La premiere qualité de l’homme, la plus nécessaire, celle qui s’étend à toutes ses actions, à tous ses emplois, & qui étant jointe à la droiture du cœur, qu’elle doit mettre en œuvre & conduire par sa lumiere, fait toute sa perfection ; c’est la justesse de l’esprit.

Pour acquérir cette qualité, il ne suffit pas de savoir les regles qui conduisent à la vérité ; il faut y joindre l’habitude de suivre ces regles, & elle ne s’acquiert que par la pratique continuelle des actes qui la produisent : or il est évident que par la méthode que l’on est forcé de suivre dans l’étude des Mathématiques, on pratique continuellement les actes qui forment cette habitude. Pour apprendre & raisonner, il suffit de bien raisonner sans discontinuation, c’est ce que l’on fait toujours & nécessairement dans les Mathématiques. Il est très-possible & très-ordinaire de raisonner mal en Théologie, en Politique ; cela est impossible en Arithmétique & en Géométrie : si l’on n’a pas l’esprit juste, la regle a de la justesse & de l’intelligence pour celui qui la pratique.

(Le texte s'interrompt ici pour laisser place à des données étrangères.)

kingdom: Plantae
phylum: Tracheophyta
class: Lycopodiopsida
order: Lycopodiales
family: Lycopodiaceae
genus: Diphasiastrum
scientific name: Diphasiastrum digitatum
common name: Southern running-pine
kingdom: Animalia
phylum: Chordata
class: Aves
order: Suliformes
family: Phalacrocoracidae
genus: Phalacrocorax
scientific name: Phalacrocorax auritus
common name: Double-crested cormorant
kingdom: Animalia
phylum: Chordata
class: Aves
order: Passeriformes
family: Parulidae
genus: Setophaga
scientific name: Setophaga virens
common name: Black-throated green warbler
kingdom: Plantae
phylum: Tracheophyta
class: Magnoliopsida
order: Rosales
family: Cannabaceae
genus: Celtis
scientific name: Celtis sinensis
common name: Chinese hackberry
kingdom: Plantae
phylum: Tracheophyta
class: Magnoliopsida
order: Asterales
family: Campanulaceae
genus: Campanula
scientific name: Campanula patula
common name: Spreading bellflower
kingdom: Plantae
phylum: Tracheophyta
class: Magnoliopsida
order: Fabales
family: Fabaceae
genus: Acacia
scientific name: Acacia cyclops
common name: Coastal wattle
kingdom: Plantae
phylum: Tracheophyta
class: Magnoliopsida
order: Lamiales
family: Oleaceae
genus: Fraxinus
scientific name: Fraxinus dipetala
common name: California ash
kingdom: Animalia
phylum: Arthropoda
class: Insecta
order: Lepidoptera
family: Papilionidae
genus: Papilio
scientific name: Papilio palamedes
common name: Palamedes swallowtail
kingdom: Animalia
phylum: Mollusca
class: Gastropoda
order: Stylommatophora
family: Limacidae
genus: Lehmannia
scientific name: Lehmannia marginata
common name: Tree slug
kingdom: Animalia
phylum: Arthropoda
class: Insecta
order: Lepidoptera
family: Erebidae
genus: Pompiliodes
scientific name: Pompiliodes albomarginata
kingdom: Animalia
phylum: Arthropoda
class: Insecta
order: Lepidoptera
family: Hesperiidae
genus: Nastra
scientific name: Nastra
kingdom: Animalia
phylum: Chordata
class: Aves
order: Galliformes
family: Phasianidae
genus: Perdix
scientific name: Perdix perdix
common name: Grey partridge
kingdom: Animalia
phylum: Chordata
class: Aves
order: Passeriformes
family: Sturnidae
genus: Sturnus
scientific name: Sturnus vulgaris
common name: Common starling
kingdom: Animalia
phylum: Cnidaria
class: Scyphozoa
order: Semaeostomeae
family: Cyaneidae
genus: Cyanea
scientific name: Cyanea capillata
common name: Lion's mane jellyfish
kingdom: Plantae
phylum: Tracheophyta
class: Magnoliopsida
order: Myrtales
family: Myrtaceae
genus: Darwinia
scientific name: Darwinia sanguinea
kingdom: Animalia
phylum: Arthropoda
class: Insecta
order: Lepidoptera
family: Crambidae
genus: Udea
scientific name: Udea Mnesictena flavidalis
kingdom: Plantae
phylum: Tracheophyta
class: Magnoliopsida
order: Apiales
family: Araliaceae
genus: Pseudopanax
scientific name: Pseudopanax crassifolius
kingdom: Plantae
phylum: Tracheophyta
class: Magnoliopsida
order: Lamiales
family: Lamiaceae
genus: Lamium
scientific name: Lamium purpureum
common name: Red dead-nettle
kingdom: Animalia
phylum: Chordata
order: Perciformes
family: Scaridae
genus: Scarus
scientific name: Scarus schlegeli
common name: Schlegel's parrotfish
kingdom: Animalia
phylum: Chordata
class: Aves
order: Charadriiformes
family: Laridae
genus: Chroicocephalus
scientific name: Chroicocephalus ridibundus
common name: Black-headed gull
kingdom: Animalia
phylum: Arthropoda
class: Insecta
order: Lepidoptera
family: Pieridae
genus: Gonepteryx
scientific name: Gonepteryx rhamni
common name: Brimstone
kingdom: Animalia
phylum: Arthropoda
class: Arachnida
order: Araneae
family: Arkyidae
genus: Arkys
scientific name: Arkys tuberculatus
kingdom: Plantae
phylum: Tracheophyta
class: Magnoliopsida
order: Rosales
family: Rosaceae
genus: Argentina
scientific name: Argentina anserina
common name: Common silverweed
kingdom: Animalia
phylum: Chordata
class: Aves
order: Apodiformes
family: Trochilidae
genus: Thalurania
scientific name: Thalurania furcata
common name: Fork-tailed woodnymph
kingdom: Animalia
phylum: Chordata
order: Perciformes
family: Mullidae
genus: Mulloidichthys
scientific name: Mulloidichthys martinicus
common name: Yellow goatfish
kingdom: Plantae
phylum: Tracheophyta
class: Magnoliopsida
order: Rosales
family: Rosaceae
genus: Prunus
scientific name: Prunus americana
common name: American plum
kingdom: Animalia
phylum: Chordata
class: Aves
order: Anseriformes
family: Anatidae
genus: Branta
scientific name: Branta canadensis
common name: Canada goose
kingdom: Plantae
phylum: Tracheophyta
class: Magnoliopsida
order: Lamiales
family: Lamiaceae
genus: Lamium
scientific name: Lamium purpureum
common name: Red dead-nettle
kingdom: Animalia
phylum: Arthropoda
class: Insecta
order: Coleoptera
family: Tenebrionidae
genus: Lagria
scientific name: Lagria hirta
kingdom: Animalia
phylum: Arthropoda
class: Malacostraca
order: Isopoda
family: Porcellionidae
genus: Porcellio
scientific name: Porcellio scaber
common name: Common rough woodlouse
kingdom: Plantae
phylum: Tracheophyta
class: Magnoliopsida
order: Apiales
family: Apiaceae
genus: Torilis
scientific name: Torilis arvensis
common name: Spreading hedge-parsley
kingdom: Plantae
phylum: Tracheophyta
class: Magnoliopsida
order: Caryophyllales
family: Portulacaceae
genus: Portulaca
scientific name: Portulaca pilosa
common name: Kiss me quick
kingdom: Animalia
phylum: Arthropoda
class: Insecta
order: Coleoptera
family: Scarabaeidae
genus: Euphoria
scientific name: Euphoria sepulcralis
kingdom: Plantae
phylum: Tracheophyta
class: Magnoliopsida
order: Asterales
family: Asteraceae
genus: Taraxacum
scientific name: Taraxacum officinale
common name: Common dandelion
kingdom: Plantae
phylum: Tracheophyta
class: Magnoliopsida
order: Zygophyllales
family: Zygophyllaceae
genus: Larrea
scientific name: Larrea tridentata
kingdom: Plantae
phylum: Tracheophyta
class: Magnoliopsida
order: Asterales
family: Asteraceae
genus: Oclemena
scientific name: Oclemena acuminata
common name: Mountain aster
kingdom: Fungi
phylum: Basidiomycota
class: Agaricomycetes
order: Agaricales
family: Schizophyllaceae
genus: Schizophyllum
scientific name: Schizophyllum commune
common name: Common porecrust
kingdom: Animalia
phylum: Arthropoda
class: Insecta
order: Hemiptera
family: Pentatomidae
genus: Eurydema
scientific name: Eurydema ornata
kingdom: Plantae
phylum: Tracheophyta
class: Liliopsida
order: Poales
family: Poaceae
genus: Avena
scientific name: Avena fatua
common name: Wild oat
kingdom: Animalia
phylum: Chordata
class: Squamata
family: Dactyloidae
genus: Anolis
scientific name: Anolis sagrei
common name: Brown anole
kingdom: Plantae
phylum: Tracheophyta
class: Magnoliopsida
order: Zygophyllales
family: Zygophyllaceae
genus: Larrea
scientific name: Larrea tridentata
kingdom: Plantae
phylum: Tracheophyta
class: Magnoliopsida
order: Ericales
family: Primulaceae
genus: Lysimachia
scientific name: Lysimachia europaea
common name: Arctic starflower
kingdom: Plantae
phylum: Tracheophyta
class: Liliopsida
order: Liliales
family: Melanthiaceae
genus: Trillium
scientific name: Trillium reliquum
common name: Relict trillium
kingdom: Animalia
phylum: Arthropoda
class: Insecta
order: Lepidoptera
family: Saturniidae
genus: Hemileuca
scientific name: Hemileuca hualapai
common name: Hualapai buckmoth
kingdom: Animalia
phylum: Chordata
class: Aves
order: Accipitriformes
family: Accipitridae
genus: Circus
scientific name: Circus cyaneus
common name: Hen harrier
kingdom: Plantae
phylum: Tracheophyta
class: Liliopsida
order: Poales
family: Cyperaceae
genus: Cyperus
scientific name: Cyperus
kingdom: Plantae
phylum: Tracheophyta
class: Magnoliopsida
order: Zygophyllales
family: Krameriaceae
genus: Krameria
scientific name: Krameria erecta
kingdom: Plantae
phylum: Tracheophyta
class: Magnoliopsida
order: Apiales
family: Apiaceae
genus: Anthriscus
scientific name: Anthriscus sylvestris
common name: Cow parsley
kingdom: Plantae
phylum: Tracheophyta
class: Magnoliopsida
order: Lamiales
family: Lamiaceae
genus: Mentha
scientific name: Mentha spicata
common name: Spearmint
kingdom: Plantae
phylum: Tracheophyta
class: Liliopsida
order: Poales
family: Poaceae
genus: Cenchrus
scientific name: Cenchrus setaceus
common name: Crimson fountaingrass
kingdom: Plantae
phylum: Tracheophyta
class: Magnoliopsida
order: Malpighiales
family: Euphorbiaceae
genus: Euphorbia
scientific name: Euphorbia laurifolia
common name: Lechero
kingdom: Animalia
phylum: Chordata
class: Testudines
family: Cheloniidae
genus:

Les Mathématiques accoutument à l’esprit de combinaison & de calcul ; esprit si nécessaire dans l’usage de la vie ; elles donnent de l’aptitude à lier les idées, & c’est peut-être la plus essentielle de toutes les dispositions ; car on ne voit ordinairement dans tout le reste de la vie, que comme on a vu dans les commencemens.

D’ailleurs qu’elle comparaison entre les idées claires des corps, de la ligne, des angles qui frappent les sens, & les idées abstraites du verbe, des déclinaisons & des conjugaisons, d’un accusatif, d’un ablatif, d’un subjonctif, d’un infinitif, du que retranché, &c. La Géométrie ne demande pas plus d’application que les jeux de Piquet & de Quadrille.

C’est aux Mathématiciens à trouver une route qui n’est pas encore assez frayée. On pourrait peut-être commencer par des récréations mathématiques : mais celles d’Ozanam ne sont pas si claires que les Elémens même, & ne sont pas si instructives.

M. Clairaut a donné des Elémens de Géométrie & d’Algebre dans l’ordre que les inventeurs eussent pu suivre. Il a réuni les deux avantages d’intéresser & d’éclairer les Commençans.

Telles sont les opérations que je propose pour le premier âge : apprendre à lire, à écrire & à dessiner ; de la Danse, de la Musique qui doivent entrer dans l’éducation de toutes les personnes au-dessus du commun ; des Histoires & des vies d’Hommes illustres de tout Pays, de tous siecles & de toute profession ; la Géographie ; des Récréations Physiques & Mathématiques ; les Fables de la Fontaine, qui, quoi qu’on en dise, ne doivent pas être retirées des mains des enfans, mais qu’on doit leur faire toutes apprendre par cœur. Du reste, des promenades, des courses, de la gaieté, des exercices; & je ne propose même les études que comme des amusemens.

[ Education des Enfans depuis dix ans. ]

Vers l’âge de dix ans, il seroit tems de commencer le cours de Littérature Françoise & Latine, ou d’Humanités, & on continueroit en même tems les opérations du premier âge.